Leisure Overload? Nothing Doing.
Sunday, February 19, 2006
In 1930, legendary economist John Maynard Keynes published an essay called "Economic Possibilities for Our Grandchildren." Keynes surmised that the main problem of Americans today would be what to do with our copious leisure time.
Keynes figured productivity would surge (correct), wages would rise (of course), and people could do more in less time (yes). We'd wind up with all this time to hang around. This would lead to pool halls, Hummers and Hooters restaurants. I'm telling you, the man was uncanny.
Mathematically speaking, it was no problem to keep track of paid hours worked -- the average day was pegged at eight hours in 1937-- but could such things as work and chores and obligations and the absence of work be gauged? Could you quantify the full measure of the American life?

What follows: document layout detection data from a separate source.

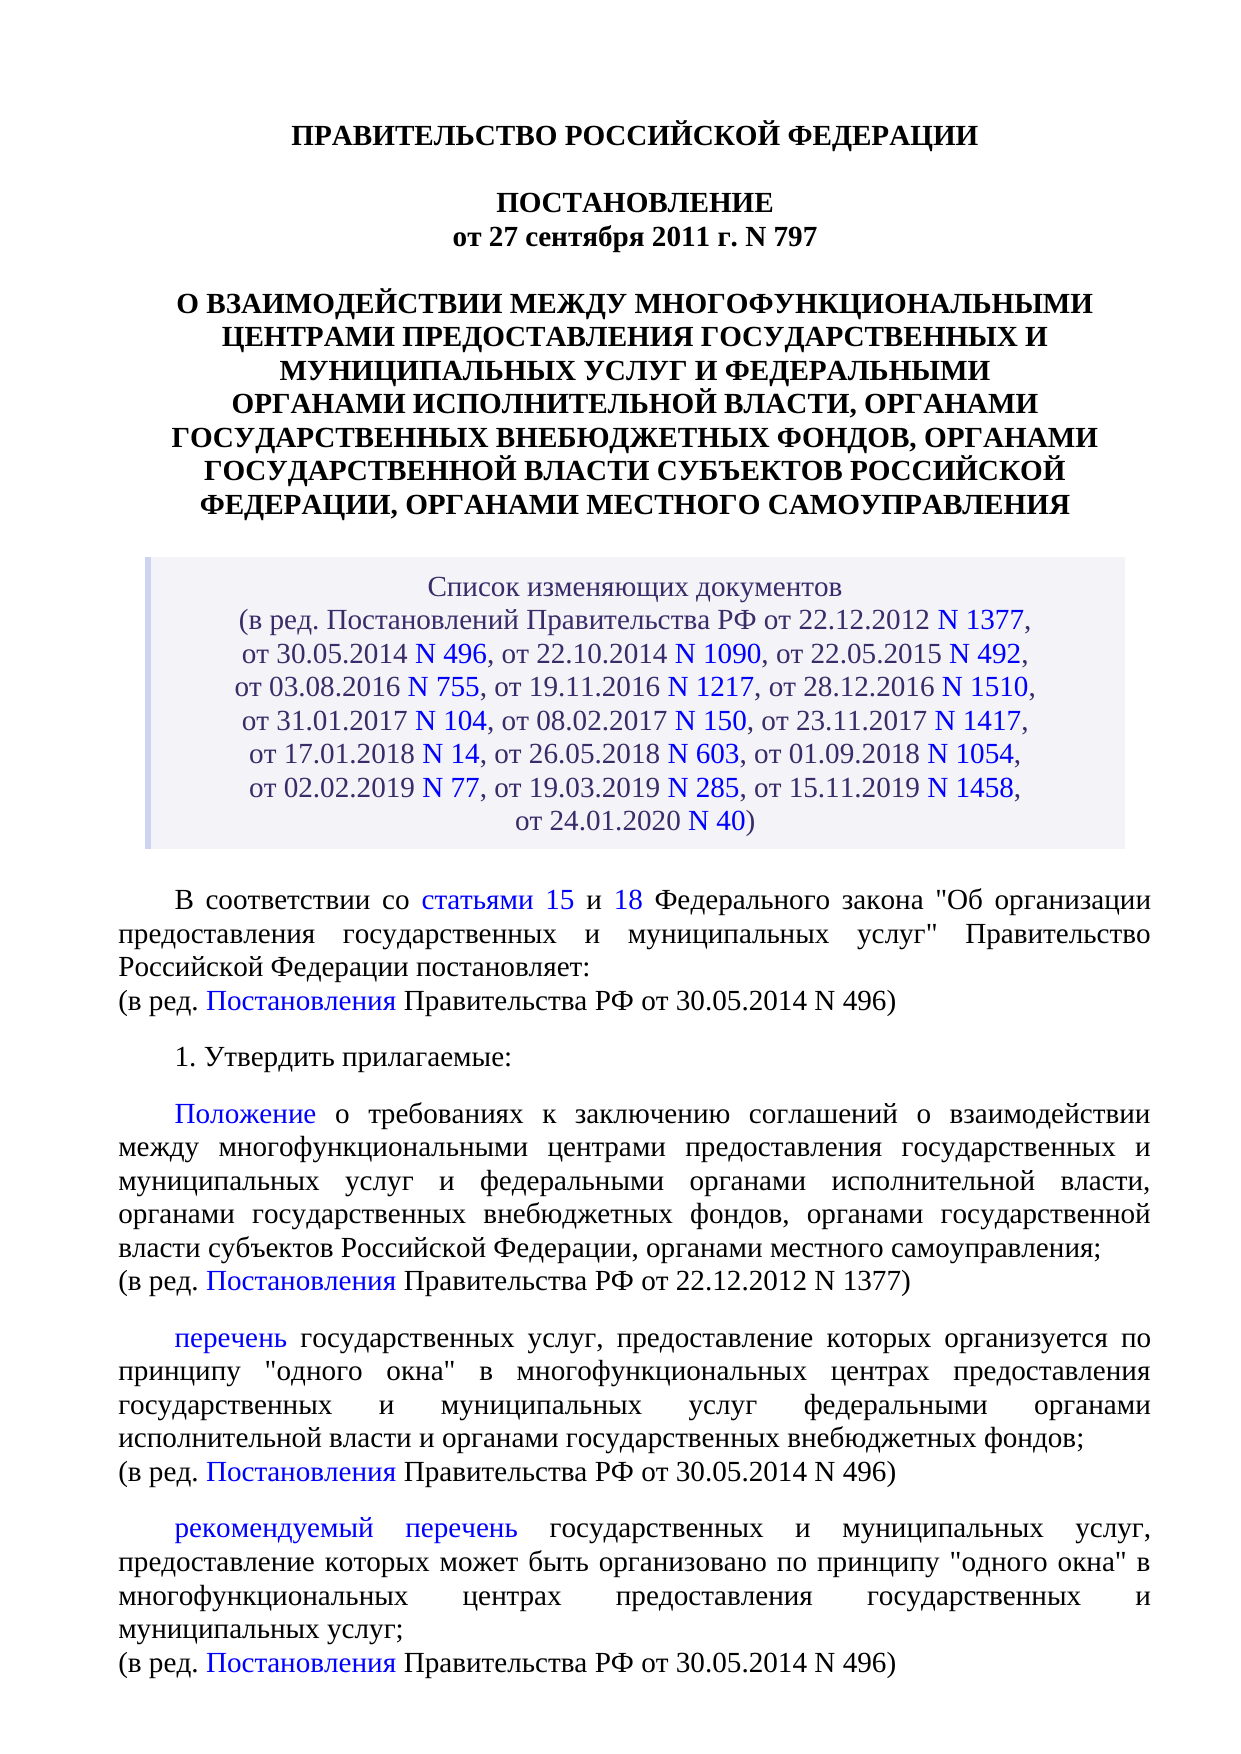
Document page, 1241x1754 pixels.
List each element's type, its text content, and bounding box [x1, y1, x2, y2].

title О ВЗАИМОДЕЙСТВИИ МЕЖДУ МНОГОФУНКЦИОНАЛЬНЫМИ ЦЕНТРАМИ ПРЕДОСТАВЛЕНИЯ ГОСУДАРСТВЕННЫХ И МУНИЦИПАЛЬНЫХ УСЛУГ И ФЕДЕРАЛЬНЫМИ [118, 286, 1152, 386]
title ОРГАНАМИ ИСПОЛНИТЕЛЬНОЙ ВЛАСТИ, ОРГАНАМИ ГОСУДАРСТВЕННЫХ ВНЕБЮДЖЕТНЫХ ФОНДОВ, ОРГАНАМИ ГОСУДАРСТВЕННОЙ ВЛАСТИ СУБЪЕКТОВ РОССИЙСКОЙ ФЕДЕРАЦИИ, ОРГАНАМИ МЕСТНОГО САМОУПРАВЛЕНИЯ [118, 386, 1152, 521]
text В соответствии со статьями 15 и 18 Федерального закона "Об организации предоставления государственных и муниципальных услуг" Правительство Российской Федерации постановляет: [118, 882, 1152, 983]
text Положение о требованиях к заключению соглашений о взаимодействии между многофункциональными центрами предоставления государственных и муниципальных услуг и федеральными органами исполнительной власти, органами государственных внебюджетных фондов, органами государственной власти субъектов Российской Федерации, органами местного самоуправления; [118, 1096, 1152, 1263]
title ПРАВИТЕЛЬСТВО РОССИЙСКОЙ ФЕДЕРАЦИИ [118, 118, 1152, 152]
text рекомендуемый перечень государственных и муниципальных услуг, предоставление которых может быть организовано по принципу "одного окна" в многофункциональных центрах предоставления государственных и муниципальных услуг; [118, 1511, 1152, 1645]
title от 27 сентября 2011 г. N 797 [118, 219, 1152, 252]
text (в ред. Постановления Правительства РФ от 22.12.2012 N 1377) [118, 1263, 1152, 1297]
title ПОСТАНОВЛЕНИЕ [118, 185, 1152, 219]
text 1. Утвердить прилагаемые: [118, 1039, 1152, 1073]
text (в ред. Постановления Правительства РФ от 30.05.2014 N 496) [118, 1645, 1152, 1678]
text (в ред. Постановления Правительства РФ от 30.05.2014 N 496) [118, 983, 1152, 1016]
text перечень государственных услуг, предоставление которых организуется по принципу "одного окна" в многофункциональных центрах предоставления государственных и муниципальных услуг федеральными органами исполнительной власти и органами государственных внебюджетных фондов; [118, 1320, 1152, 1454]
table_header Список изменяющих документов (в ред. Постановлений Правительства РФ от 22.12.2012 N 1377, от 30.05.2014 N 496, от 22.10.2014 N 1090, от 22.05.2015 N 492, от 03.08.2016 N 755, от 19.11.2016 N 1217, от 28.12.2016 N 1510, от 31.01.2017 N 104, от 08.02.2017 N 150, от 23.11.2017 N 1417, от 17.01.2018 N 14, от 26.05.2018 N 603, от 01.09.2018 N 1054, от 02.02.2019 N 77, от 19.03.2019 N 285, от 15.11.2019 N 1458, от 24.01.2020 N 40) [151, 557, 1119, 849]
text (в ред. Постановления Правительства РФ от 30.05.2014 N 496) [118, 1454, 1152, 1488]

A fascinating notion. It presumes that number crunchers could slip a cool finger on the carotid artery of a nation by computing its cumulative work hours, the national time it takes to do the laundry, cook, clean, mow the yard and so on, and come up with a pulse that showed just how we spent our lives.
To figure this, they'd have people keep time-use diaries (down to 15-minute increments), look at census data and Bureau of Labor statistics, vacation time and so on. Track that data over decades, then throw it all in a computer. The results would show how much we worked and how much we played.

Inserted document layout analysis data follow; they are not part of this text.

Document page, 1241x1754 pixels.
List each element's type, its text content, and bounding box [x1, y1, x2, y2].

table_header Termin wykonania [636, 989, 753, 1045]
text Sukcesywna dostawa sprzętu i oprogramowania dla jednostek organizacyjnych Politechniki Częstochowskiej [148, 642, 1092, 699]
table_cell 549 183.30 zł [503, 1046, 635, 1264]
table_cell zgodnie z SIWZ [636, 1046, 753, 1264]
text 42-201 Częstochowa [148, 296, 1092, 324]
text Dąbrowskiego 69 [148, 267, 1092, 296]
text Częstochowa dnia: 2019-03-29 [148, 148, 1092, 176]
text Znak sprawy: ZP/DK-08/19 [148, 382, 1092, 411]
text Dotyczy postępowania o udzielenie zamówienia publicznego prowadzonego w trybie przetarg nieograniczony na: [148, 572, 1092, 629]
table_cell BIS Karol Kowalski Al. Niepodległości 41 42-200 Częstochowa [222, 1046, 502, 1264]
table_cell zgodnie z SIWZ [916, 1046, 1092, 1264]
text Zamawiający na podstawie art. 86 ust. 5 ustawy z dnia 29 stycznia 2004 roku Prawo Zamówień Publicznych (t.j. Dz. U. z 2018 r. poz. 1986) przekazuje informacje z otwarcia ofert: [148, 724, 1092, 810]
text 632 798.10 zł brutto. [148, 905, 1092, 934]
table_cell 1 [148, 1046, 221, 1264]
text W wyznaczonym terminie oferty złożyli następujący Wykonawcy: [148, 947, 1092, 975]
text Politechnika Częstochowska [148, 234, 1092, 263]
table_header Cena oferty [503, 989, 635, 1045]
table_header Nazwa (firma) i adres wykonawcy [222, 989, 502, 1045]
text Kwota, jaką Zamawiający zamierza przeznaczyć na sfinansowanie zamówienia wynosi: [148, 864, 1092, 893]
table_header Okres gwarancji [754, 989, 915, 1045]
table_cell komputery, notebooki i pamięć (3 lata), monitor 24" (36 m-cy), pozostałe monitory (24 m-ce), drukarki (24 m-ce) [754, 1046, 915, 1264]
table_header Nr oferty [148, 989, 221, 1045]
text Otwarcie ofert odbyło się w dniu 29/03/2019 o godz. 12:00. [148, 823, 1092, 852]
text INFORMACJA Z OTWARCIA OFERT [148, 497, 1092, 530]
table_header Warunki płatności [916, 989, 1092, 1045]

Of course, it doesn't work.
There do happen to be two recent reports out -- mind-numbingly complex things -- that say Keynes was spot on. Americans' "total work" time, the measure of compensated labor and domestic chores, has decreased dramatically in the past 40 years, the report's authors say. By the narrowest definition of leisure -- time spent socializing, in active or passive entertainments -- the average American has nearly 34 hours of completely free time each week, as compared with 30.6 hours in 1965.

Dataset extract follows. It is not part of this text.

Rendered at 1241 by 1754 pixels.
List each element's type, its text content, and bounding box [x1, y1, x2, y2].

We have more goof-off time than ever before! Pop goes the champagne!
"Keynes got this one right," says Steven J. Davis, a visiting scholar at the American Enterprise Institute.
"Leisure has gone up dramatically in the past 40 years no matter how you define 'leisure,' "says Erik Hurst, associate professor of economics at the University of Chicago's Graduate School of Business. He's co-author of "Measuring Trends in Leisure," one of the new research papers.
Hurst and fellow authors report working-age Americans (ages 21 to 65) have the equivalent of five to 10 extra weeks of leisure time each year, compared with 1965, thanks to better technology and shorter work hours. Most of it is in 20-, 30-minute chunks. People spend most of it watching television. A companion study, with a longer lens, says that Americans spend about one-third fewer hours at work today than they did in 1900.